All outputs are identical between SOAP and REST:
- `output_type="list"` returns List[Dict]
- `output_type="pandas"` returns pd.DataFrame
- `output_type="polars"` returns pl.DataFrame (requires polars extra)
- Field names `rssd` and `id_rssd` are both provided (dual field compatibility)
- Date formats are preserved
- ZIP codes maintain leading zeros
- RSSD IDs are strings

## Error Handling

Exception hierarchy is unchanged:
- `FFIECError` (base)
- `CredentialError` - auth issues, expired tokens
- `ValidationError` - invalid parameters
- `ConnectionError` - network issues
- `RateLimitError` - rate limit exceeded (retry_after available)
- `NoDataError` - no data for given parameters
- `SOAPDeprecationError` - raised when SOAP classes are used (new in v3.0.0)

## Behavioral changes AI agents should know (3.0.0rc4 — rc6)

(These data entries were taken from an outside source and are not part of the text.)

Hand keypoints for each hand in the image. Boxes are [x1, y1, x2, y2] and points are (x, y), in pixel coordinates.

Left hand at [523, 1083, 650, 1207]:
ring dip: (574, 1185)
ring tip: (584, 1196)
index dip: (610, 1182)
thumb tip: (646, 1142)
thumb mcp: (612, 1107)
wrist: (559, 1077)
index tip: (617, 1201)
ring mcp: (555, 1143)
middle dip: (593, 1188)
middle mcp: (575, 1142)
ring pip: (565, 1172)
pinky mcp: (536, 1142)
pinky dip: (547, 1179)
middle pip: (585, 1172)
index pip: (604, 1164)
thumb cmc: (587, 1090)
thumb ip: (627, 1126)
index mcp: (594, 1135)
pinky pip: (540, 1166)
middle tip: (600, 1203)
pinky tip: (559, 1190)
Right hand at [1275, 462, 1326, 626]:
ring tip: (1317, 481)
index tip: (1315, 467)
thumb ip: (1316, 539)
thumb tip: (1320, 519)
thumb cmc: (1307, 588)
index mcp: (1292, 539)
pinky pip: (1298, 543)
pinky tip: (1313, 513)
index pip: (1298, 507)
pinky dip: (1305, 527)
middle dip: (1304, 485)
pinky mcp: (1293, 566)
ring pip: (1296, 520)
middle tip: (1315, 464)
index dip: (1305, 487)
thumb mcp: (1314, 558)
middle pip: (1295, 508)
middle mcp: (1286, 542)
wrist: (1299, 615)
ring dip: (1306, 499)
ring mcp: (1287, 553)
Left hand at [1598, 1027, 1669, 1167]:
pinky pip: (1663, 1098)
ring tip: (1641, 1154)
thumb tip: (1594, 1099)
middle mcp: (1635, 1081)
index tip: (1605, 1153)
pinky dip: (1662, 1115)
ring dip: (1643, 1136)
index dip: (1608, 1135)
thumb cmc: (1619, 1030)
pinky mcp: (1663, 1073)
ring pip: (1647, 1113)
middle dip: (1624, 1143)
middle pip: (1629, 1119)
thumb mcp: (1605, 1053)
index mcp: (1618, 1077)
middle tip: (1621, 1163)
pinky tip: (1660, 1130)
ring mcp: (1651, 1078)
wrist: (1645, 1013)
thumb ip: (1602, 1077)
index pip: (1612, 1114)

These are not migration steps but behavioral shifts that can bite code that "worked" in v2.x:

1. **`date_output_format="python_format"` returns tz-aware datetimes (3.0.0rc6).** FFIEC publishes all timestamps in Washington, DC local wall-clock time; the library now attaches `zoneinfo.ZoneInfo("America/New_York")` in this mode. DST is honored. Affects `collect_reporting_periods`, `collect_ubpr_reporting_periods`, `collect_filers_submission_date_time`, and `collect_data`'s `quarter` column. If refactored code compares these datetimes with naive `datetime` values, it will raise `TypeError: can't compare offset-naive and offset-aware datetimes`. Attach a tz to the naive value, or call `.replace(tzinfo=None)` on the library's output.

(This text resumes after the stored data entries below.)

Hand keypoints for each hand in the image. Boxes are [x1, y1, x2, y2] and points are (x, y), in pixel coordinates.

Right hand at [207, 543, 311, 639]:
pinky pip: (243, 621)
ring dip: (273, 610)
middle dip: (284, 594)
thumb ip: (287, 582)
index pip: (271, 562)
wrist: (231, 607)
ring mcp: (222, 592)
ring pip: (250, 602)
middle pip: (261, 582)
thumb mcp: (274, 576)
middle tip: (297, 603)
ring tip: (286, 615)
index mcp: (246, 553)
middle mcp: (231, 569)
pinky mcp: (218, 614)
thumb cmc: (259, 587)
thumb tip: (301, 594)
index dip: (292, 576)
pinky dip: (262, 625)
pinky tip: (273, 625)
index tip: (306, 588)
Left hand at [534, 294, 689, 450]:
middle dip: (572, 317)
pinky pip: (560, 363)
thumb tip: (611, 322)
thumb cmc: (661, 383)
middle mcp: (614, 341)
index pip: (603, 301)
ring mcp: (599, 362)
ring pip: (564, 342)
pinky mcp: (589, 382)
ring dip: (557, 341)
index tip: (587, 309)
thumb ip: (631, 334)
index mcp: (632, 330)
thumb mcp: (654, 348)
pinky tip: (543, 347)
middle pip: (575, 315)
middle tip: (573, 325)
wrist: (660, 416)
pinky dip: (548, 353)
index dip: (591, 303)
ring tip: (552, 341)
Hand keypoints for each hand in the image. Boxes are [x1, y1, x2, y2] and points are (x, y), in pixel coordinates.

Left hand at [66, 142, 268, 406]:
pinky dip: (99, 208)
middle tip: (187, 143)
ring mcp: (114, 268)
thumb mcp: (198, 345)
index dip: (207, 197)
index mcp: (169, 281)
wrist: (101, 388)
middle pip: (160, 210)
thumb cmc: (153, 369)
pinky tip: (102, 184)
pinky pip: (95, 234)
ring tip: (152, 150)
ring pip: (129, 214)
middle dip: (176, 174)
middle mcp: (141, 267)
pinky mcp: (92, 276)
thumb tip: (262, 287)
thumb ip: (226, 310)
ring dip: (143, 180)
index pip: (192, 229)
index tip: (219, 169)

2. **`date_output_format` is now honored on list-returning methods (3.0.0rc6).** In v2.x, passing `date_output_format="python_format"` or `"string_yyyymmdd"` on `collect_reporting_periods`, `collect_ubpr_reporting_periods`, or `collect_filers_submission_date_time` was a silent no-op — the parameter was validated but ignored. If refactored code had a `datetime.strptime(...)` workaround to parse the returned strings, delete the workaround and trust the parameter.

3. **`except ConnectionError:` may miss more errors (3.0.0rc6).** The REST code path no longer wraps `AttributeError` / `KeyError` / `TypeError` / `FFIECError` subclasses as `ConnectionError`. Code that relied on the wrap (e.g. to suppress transient API quirks surfacing as `AttributeError`) needs explicit handlers for those types.

4. **Legacy-mode error messages got shorter (3.0.0rc6).** In the default legacy error mode, a polars-missing error used to arrive as `ValueError("Failed to retrieve ... via REST API: Polars not available")`. Now it's the clean `ValueError("Polars not available")`. Code grepping on the old "via REST API" prefix will need updating.

## Testing After Migration

1. Replace `WebserviceCredentials` with `OAuth2Credentials` in test fixtures
2. Replace `FFIECConnection()` with `None` as session parameter
3. Use `Mock(spec=WebserviceCredentials)` if tests need a credential-like object for isinstance checks
4. All output assertions should pass unchanged (format is identical) — **except** for `date_output_format="python_format"` assertions if the test previously expected a naive `datetime` (now tz-aware — see behavioral note 1 above).